Records shown
*** Begin section ***

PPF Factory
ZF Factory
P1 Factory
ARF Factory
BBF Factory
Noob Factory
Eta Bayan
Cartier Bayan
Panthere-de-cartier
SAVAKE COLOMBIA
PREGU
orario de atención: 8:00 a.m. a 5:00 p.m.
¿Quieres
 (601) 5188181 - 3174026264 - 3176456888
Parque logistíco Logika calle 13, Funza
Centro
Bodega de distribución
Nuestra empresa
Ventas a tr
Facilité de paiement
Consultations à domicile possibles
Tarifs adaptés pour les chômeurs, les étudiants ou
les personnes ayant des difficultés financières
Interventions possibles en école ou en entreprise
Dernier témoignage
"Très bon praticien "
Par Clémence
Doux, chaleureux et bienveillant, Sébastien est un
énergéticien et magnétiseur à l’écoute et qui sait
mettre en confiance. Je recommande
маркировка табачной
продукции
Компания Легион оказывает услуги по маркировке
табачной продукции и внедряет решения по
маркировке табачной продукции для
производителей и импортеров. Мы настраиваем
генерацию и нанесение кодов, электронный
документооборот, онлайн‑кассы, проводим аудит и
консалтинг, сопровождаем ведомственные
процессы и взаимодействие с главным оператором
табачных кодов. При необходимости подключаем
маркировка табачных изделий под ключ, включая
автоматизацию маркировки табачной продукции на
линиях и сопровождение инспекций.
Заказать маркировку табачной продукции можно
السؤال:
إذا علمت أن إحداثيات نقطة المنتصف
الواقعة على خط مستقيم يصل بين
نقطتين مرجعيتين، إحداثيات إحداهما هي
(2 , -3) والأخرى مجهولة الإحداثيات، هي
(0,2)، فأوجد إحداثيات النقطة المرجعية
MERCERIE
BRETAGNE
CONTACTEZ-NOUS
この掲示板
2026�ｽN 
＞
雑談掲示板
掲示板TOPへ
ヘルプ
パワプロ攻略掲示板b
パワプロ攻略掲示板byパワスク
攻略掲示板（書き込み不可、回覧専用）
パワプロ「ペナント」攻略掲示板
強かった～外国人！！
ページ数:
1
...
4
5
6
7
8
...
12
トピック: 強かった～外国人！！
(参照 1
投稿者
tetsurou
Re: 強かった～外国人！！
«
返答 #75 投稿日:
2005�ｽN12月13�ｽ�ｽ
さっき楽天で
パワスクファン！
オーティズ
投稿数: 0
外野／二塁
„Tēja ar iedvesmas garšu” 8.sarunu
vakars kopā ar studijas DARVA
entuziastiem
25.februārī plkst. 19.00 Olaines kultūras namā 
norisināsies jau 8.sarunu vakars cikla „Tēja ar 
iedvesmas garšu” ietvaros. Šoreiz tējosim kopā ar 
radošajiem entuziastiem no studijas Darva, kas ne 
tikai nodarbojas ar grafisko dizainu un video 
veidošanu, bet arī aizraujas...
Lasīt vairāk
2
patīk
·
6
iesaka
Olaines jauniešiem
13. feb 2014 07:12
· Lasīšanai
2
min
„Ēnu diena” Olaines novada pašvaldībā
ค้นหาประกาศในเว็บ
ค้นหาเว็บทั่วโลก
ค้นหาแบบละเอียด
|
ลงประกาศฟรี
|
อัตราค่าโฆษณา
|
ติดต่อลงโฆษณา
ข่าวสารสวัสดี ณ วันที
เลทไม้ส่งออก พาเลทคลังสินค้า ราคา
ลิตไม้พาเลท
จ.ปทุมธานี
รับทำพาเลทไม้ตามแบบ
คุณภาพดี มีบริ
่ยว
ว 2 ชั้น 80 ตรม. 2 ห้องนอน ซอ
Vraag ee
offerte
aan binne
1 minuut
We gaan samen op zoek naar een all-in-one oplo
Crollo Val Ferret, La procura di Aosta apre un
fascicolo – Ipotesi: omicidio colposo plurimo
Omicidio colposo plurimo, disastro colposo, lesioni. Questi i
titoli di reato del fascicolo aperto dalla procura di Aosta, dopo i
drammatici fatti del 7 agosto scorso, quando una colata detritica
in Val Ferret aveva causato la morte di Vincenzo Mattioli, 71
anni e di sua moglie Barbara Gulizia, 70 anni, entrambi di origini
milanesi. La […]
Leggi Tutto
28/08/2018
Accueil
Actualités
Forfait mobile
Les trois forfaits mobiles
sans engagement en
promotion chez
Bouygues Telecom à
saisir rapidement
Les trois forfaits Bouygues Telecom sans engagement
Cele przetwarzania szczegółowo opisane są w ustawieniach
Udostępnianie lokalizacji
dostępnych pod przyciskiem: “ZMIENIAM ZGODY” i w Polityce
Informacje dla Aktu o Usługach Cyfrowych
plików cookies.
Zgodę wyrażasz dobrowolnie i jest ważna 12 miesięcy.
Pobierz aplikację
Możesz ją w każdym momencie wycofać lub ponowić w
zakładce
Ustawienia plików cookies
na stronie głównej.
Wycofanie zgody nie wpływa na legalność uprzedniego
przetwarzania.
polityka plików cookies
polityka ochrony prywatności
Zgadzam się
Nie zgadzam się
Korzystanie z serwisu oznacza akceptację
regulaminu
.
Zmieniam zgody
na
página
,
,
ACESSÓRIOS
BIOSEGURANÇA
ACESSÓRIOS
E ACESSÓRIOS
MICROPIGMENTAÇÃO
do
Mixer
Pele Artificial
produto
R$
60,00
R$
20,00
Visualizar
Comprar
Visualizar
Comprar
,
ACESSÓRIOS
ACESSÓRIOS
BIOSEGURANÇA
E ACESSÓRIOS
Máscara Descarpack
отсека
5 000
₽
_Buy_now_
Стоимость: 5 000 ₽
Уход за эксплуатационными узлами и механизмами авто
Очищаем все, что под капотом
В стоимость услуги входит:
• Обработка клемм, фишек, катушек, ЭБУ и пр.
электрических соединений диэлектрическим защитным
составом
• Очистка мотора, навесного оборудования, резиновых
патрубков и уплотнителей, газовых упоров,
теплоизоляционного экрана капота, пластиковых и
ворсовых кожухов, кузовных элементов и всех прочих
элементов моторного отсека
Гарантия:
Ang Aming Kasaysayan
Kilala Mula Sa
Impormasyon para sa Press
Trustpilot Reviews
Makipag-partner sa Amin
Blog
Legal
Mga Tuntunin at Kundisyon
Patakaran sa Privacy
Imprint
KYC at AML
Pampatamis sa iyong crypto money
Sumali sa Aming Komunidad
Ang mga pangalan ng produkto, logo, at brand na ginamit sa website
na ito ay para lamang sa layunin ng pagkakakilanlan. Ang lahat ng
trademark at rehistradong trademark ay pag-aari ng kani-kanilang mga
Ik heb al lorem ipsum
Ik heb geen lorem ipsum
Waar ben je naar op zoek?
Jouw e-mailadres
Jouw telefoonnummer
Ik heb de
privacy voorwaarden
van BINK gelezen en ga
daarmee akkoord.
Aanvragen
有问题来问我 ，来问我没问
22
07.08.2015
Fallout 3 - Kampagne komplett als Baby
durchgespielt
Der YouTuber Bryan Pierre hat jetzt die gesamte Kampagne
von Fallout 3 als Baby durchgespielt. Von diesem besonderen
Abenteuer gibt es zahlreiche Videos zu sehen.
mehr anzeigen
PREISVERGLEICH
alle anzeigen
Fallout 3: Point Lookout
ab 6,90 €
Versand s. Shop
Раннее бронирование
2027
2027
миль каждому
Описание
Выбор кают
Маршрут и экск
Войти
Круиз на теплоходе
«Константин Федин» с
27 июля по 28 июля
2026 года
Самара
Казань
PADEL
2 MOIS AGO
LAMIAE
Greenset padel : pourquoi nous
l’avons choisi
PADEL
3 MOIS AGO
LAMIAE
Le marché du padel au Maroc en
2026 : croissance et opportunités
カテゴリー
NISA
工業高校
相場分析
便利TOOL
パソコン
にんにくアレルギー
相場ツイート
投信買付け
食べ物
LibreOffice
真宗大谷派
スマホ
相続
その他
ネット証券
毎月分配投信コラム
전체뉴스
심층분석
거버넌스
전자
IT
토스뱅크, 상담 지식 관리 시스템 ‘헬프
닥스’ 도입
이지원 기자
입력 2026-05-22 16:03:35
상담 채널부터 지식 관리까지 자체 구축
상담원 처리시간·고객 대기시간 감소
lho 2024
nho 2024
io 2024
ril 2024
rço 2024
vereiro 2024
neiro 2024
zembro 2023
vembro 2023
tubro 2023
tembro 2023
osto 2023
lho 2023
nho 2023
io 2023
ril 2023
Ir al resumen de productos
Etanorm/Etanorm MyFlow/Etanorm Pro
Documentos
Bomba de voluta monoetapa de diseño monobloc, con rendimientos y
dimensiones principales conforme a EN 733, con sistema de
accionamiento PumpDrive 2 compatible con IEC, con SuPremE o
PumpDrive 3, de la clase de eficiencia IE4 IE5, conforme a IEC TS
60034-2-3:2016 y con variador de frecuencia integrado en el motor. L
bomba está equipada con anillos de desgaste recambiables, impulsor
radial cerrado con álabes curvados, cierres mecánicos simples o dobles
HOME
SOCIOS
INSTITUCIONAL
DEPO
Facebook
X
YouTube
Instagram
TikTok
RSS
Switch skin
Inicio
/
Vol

*** End section ***

Activity
The lines to copy run from the first line of the entries to the line containing "документооборот, онлайн‑кассы, проводим"; copy them exactly and output nothing else.

Answer section
PPF Factory
ZF Factory
P1 Factory
ARF Factory
BBF Factory
Noob Factory
Eta Bayan
Cartier Bayan
Panthere-de-cartier
SAVAKE COLOMBIA
PREGU
orario de atención: 8:00 a.m. a 5:00 p.m.
¿Quieres
 (601) 5188181 - 3174026264 - 3176456888
Parque logistíco Logika calle 13, Funza
Centro
Bodega de distribución
Nuestra empresa
Ventas a tr
Facilité de paiement
Consultations à domicile possibles
Tarifs adaptés pour les chômeurs, les étudiants ou
les personnes ayant des difficultés financières
Interventions possibles en école ou en entreprise
Dernier témoignage
"Très bon praticien "
Par Clémence
Doux, chaleureux et bienveillant, Sébastien est un
énergéticien et magnétiseur à l’écoute et qui sait
mettre en confiance. Je recommande
маркировка табачной
продукции
Компания Легион оказывает услуги по маркировке
табачной продукции и внедряет решения по
маркировке табачной продукции для
производителей и импортеров. Мы настраиваем
генерацию и нанесение кодов, электронный
документооборот, онлайн‑кассы, проводим аудит и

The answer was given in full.